Later Note. The theology (or more appropriately, propaganda) justifying or excusing all this, as commonly understood by many, is that Jesus feels sorry for Megalomania the Great, and so the latter is to be indulged and put up with -- so mum's the word. But not to worry, oh you who suffer at the monster's (or his henchmen's) hands! For you will be entitled to a special Heavenly Gift® for your woes and troubles. On the other hand, for those who will not so cooperate and accommodate this arrangement, you are to blame for the pain it predictably can be expected you will incur. And this is what, again for many, is passed off (and falsely, of course, by M the G himself, etc.; using "angels," visions of false heaven and similar) as Christianity.
"My God, I'm hit!" -- JFK as quoted by Secret Service agent Roy Kellerman (though no one else present testified to the same exclamation.)
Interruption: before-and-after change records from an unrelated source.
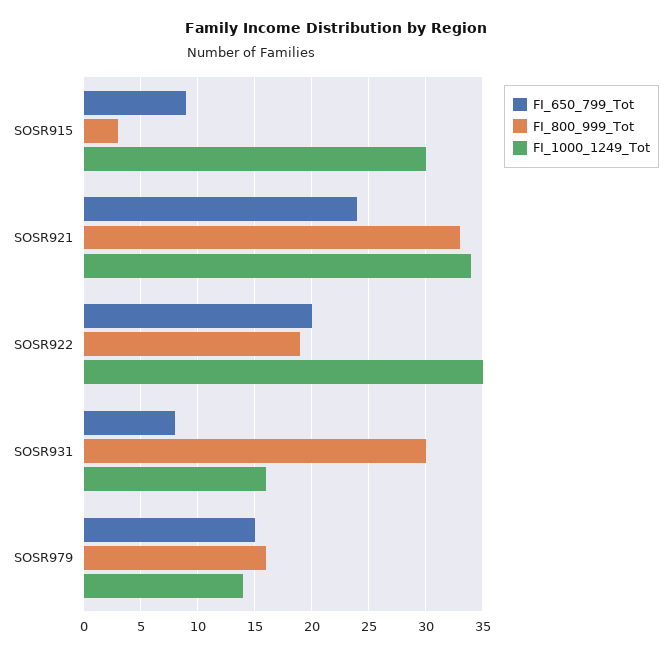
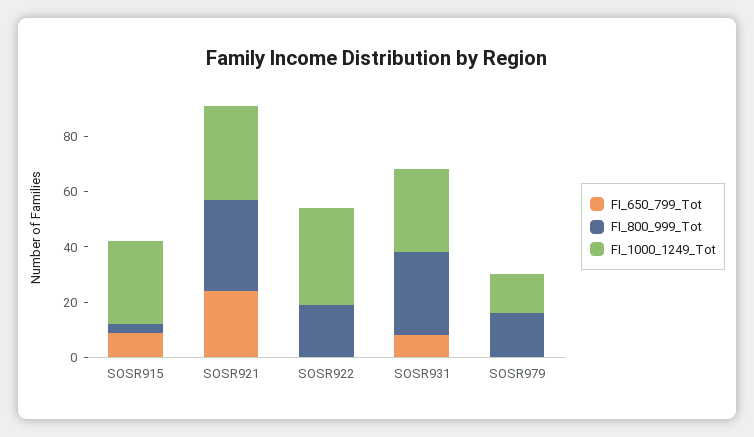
  {
    "FI_650_799_Tot": {
      "SOSR915": 9,
      "SOSR921": 24,
-     "SOSR922": 20,
+     "SOSR922": 0,
      "SOSR931": 8,
-     "SOSR979": 15
+     "SOSR979": 0
    },
    "FI_800_999_Tot": {
      "SOSR915": 3,
      "SOSR921": 33,
      "SOSR922": 19,
      "SOSR931": 30,
      "SOSR979": 16
    },
    "FI_1000_1249_Tot": {
      "SOSR915": 30,
      "SOSR921": 34,
      "SOSR922": 35,
-     "SOSR931": 16,
+     "SOSR931": 30,
      "SOSR979": 14
    }
  }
"This fellow Kellerman is about as low a man as you can find, but he was about as dumb as an ox." -- LBJ.
Later Note. BTW, I learned of the Kellerman testimony from a 1966 "Firing Line" interview by William F. Buckley with attorney Mark Lane; which you can see at https://www.youtube.com/watch?v=DmNAwI5DVdQ. It is actually quite fascinating, on different levels, and among others things disproves and discredits the scorning, of such as Noam Chomsky, that Buckley (leaving your politics aside) wasn't actually witty (except by reputation.)